Mensagens trocadas por ele e pela lobista Roberta Luchsinger foram divulgadas na última semana. Há diálogos também com o ex-chefe de gabinete do presidente Lula, Marco Aurélio Santana Ribeiro, o Marcola, que recebeu um modelo de contrato para venda de medicamentos à base de canabidiol ao Ministério da Saúde.
Em uma das conversas, Luchsinger e Lulinha falam sobre negócios. A lobista diz ao amigo: "Nosso nível tá outro. Nosso futuro é Suíça. Poucos negócio é bom (sic). Esse povo aqui tá em outra vibe", escreveu em março de 2024. Lulinha respondeu: "Isso. Deixa eles. Trabalho para car**** e nunca dá em nada", afirmou, segundo a investigação.
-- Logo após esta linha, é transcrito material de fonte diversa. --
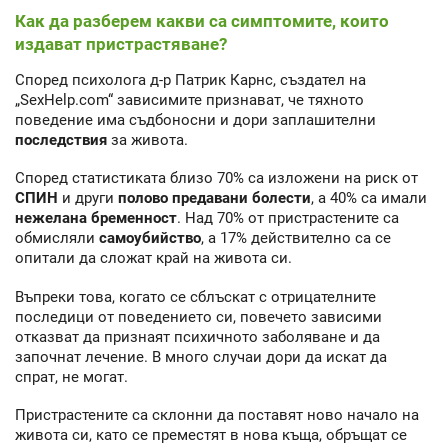
Как да разберем какви са симптомите, които
издават пристрастяване?
Според психолога д-р Патрик Карнс, създател на
„SexHelp.com“ зависимите признават, че тяхното
поведение има съдбоносни и дори заплашителни
последствия
за живота.
Според статистиката близо 70% са изложени на риск от
СПИН
и други
полово предавани болести
, а 40% са имали
нежелана бременност
. Над 70% от пристрастените са
обмисляли
самоубийство
, а 17% действително са се
опитали да сложат край на живота си.
Въпреки това, когато се сблъскат с отрицателните
последици от поведението си, повечето зависими
отказват да признаят психичното заболяване и да
започнат лечение. В много случаи дори да искат да
спрат, не могат.
Пристрастените са склонни да поставят ново начало на
живота си, като се преместят в нова къща, обръщат се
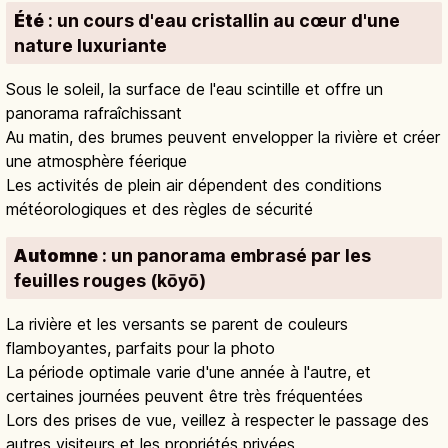
Été
: un cours d'eau cristallin au cœur d'une
nature luxuriante
Sous le soleil, la surface de l'eau scintille et offre un
panorama rafraîchissant
Au matin, des brumes peuvent envelopper la rivière et créer
une atmosphère féerique
Les activités de plein air dépendent des conditions
météorologiques et des règles de sécurité
Automne
: un panorama embrasé par les
feuilles rouges (kōyō)
La rivière et les versants se parent de couleurs
flamboyantes, parfaits pour la photo
La période optimale varie d'une année à l'autre, et
certaines journées peuvent être très fréquentées
Lors des prises de vue, veillez à respecter le passage des
autres visiteurs et les propriétés privées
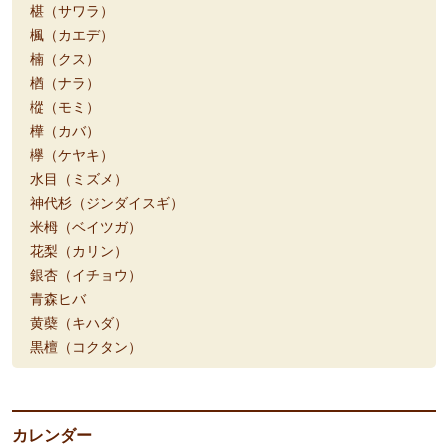
椹（サワラ）
楓（カエデ）
楠（クス）
楢（ナラ）
樅（モミ）
樺（カバ）
欅（ケヤキ）
水目（ミズメ）
神代杉（ジンダイスギ）
米栂（ベイツガ）
花梨（カリン）
銀杏（イチョウ）
青森ヒバ
黄蘗（キハダ）
黒檀（コクタン）
カレンダー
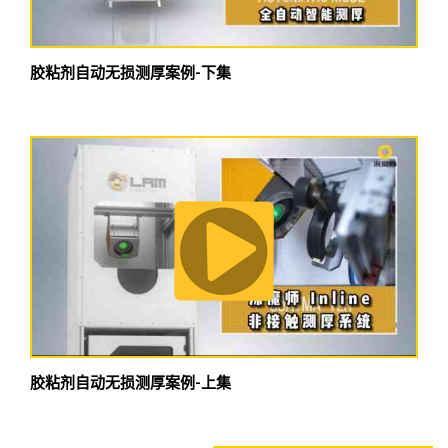
胶粘剂自动无损测厚案例-下集
胶粘剂自动无损测厚案例-上集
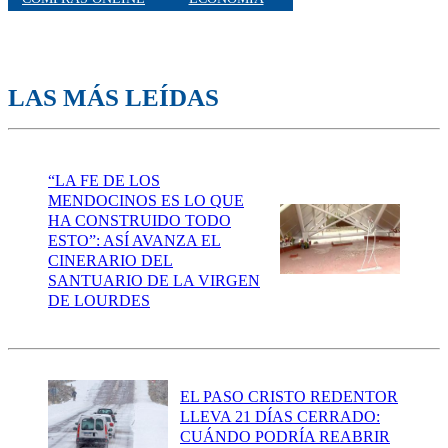
LAS MÁS LEÍDAS
“LA FE DE LOS
MENDOCINOS ES LO QUE
HA CONSTRUIDO TODO
ESTO”: ASÍ AVANZA EL
CINERARIO DEL
SANTUARIO DE LA VIRGEN
DE LOURDES
EL PASO CRISTO REDENTOR
LLEVA 21 DÍAS CERRADO:
CUÁNDO PODRÍA REABRIR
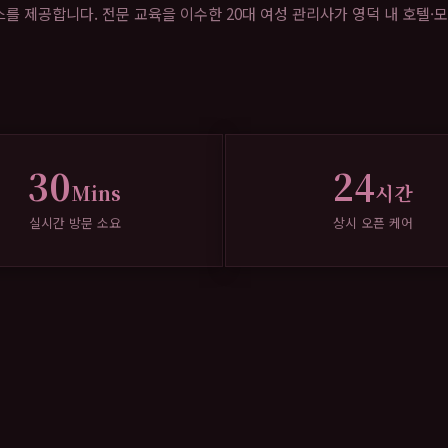
 제공합니다. 전문 교육을 이수한 20대 여성 관리사가 영덕 내 호텔·모
30
24
Mins
시간
실시간 방문 소요
상시 오픈 케어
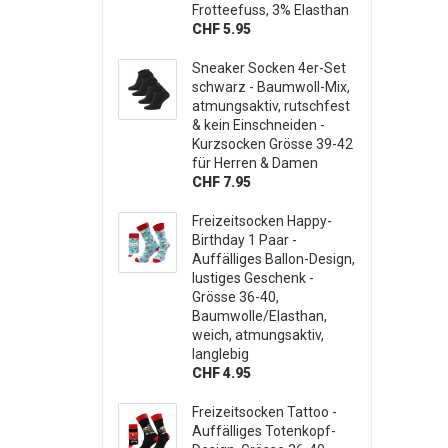
Frotteefuss, 3% Elasthan
CHF 5.95
Sneaker Socken 4er-Set
schwarz - Baumwoll-Mix,
atmungsaktiv, rutschfest
& kein Einschneiden -
Kurzsocken Grösse 39-42
für Herren & Damen
CHF 7.95
Freizeitsocken Happy-
Birthday 1 Paar -
Auffälliges Ballon-Design,
lustiges Geschenk -
Grösse 36-40,
Baumwolle/Elasthan,
weich, atmungsaktiv,
langlebig
CHF 4.95
Freizeitsocken Tattoo -
Auffälliges Totenkopf-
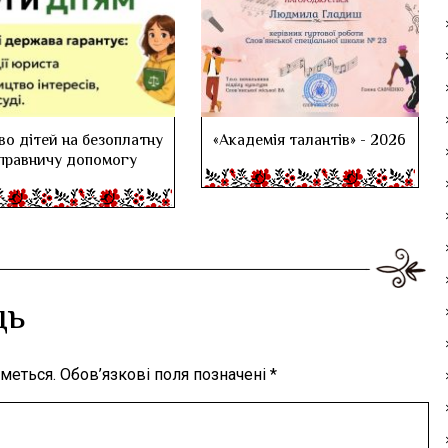
во дітей на безоплатну
«Академія талантів» - 2026
правничу допомогу
дь
меться.
Обов’язкові поля позначені
*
De acordo com o instituto, a frase "nosso futuro é Suíça" formou eixo próprio. O bordão teve 85% de audiência da direita.
O relatório indicou que, a partir da tarde do dia 20 de agosto, o tema ganhou tração de forma acelerada. Superou a marca de 9.600 citações e atingiu o ápice na virada para o dia 21, com pico próximo a 15.500 menções.
Durante o dia 21, após uma breve desaceleração matinal, o volume voltou a registrar nova alta, em torno de 12.800 menções antes do período analisado. Instituto Democracia em Xeque
A entidade comparou a repercussão com outros episódios da política nacional, monitorados em 2026. Nas primeiras 24 horas, o caso ficou atrás do filme 'Dark Horse'.
Em maio, o site The Intercept revelou que o senador e candidato à Presidência, Flávio Bolsonaro (PL-RJ), cobrou dinheiro do banqueiro Daniel Vorcaro para a produção do filme. O longa conta a história de seu pai, Jair Bolsonaro, de forma ficcional. Pelo menos R$ 60 milhões foram repassados para a produção.
A repercussão do caso Lulinha registrou 181 mil menções nas primeiras 24 horas. Já 'Dark Horse' ficou com 659.167. A discussão sobre o 'Tarifaço', em junho, alcançou 411.200 citações. Já a briga entre Flávio Bolsonaro e a primeira-dama Michelle Bolsonaro chegou a 117.383.
O instituto acompanhou os temas por 7 dias e viu a repercussão sobre o filme aumentar ao longo do tempo. Não há dados adicionais ainda sobre o episódio envolvendo o filho do presidente Lula, para além das primeiras 24 horas.
A esquerda teve maior presença no uso político do caso Lulinha, reagindo à divulgação, registrou a pesquisa. Concentrou 62% de seus posts nesta frente e teve presença marginal nos demais.
A direita distribuiu-se mais, entre o uso político, com 35%, o conteúdo das mensagens, com 21%, e a frase sobre a Suíça, com 17%.